AHA and AHCA/NCAL Send Letter to White House On Exploitation of Staffing Agencies
On Jan. 27, the American Hospital Association (AHA) and the American Health Care Association/National Center for Assisted Living (AHCA/NCAL) sent a letter to Jeffrey Zients, the White House's COVID-19 response team coordinator, explaining the organizations’ concerns that nurse and other direct care staffing agencies have been exploiting the shortage of healthcare personnel by charging high prices and urge the investigation of these agencies.

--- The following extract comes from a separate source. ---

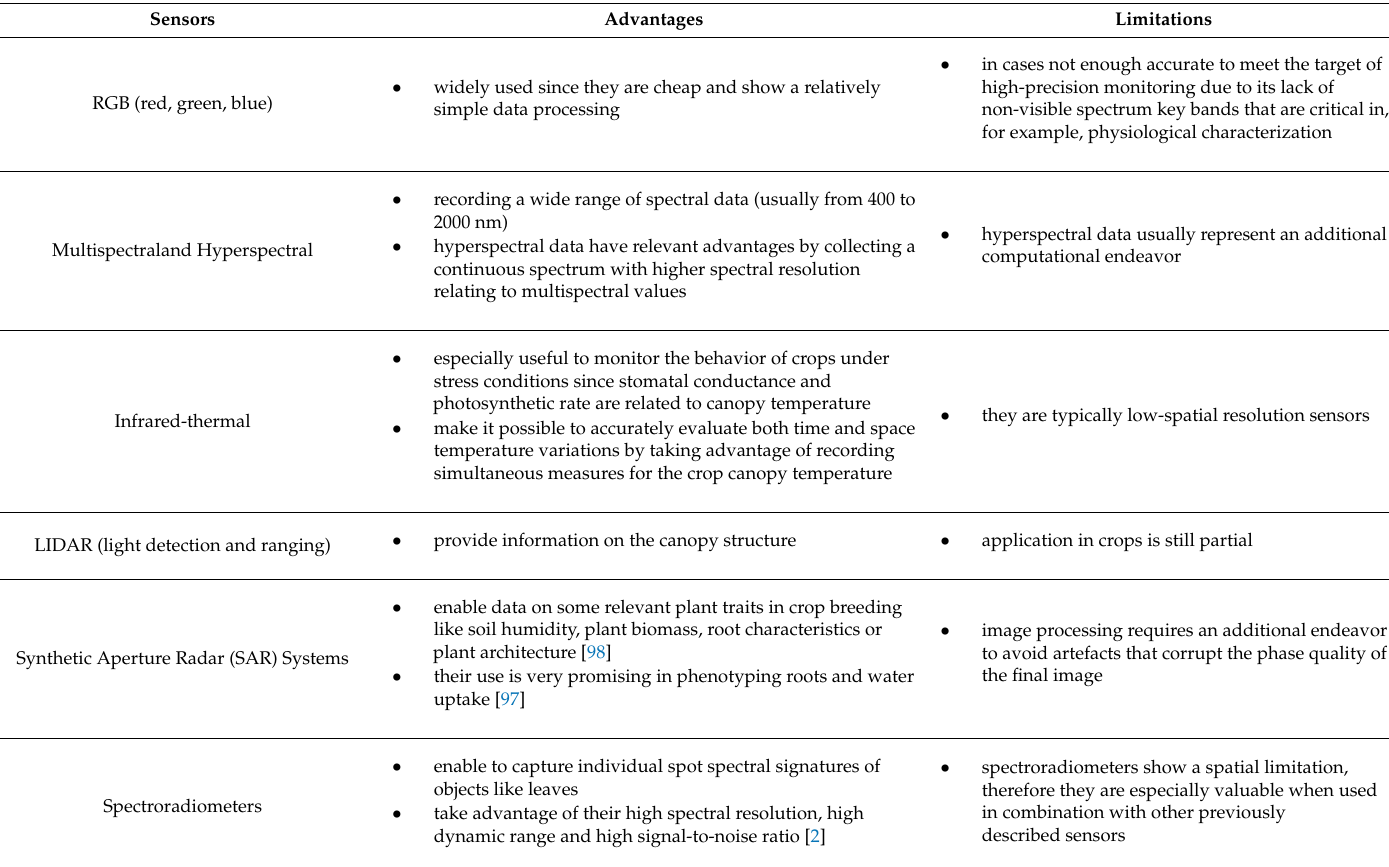
Table 1. Currently used sensors onboard high-throughput precision phenotyping (HTP) platforms, advantages and limitations for potential uses on the stay green (SG)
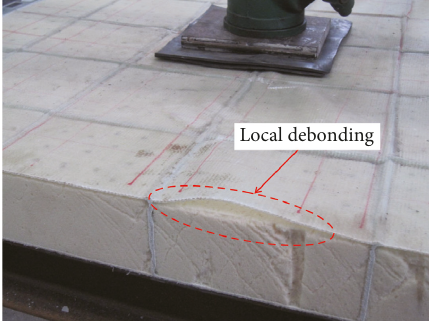
Figure 8: Failure mode of specimen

The release states that “In order to respond to the variants and the surges that follow, many hospitals and LTC [long-term care] facilities have been forced to rely on staffing agencies to fill vacancies to provide needed care. Unfortunately, it appears many of these agencies are engaged in anticompetitive practices that are detrimental to hospitals’ and LTC facilities’ ability to care for their patients. This is especially harmful as the health care workforce continues to experience shortages related to the pandemic while demand for services has increased.”
Further, “Hospitals and LTC facilities have shared countless examples of how agencies are exploiting their desperate situation for personnel by inflating prices beyond reasonably competitive levels – two or three times pre-pandemic rates – and retaining up to 40% or more of those amounts for themselves. Our organizations have no choice but to pay these exorbitant rates. Those rates are not only unsustainable, but they deprive hospitals and LTC facilities of the ability to fund other priorities without significant federal, state and local government assistance.”
The letter adds that the AHA and AHCA/NCAL urged the Federal Trade Commission to look into this issue as a violation of antitrust or consumer protection laws but haven’t received a response.
“We ask that you help ensure this matter gets the attention it merits from the federal government. Preventing these agencies from exploiting our organizations’ desperate need for health care personnel should help mitigate one of the enormous pressures on our hospitals, health systems, and LTC facilities and enable them to focus on caring for the patients who rely so heavily upon them as the pandemic continues,” the release concludes.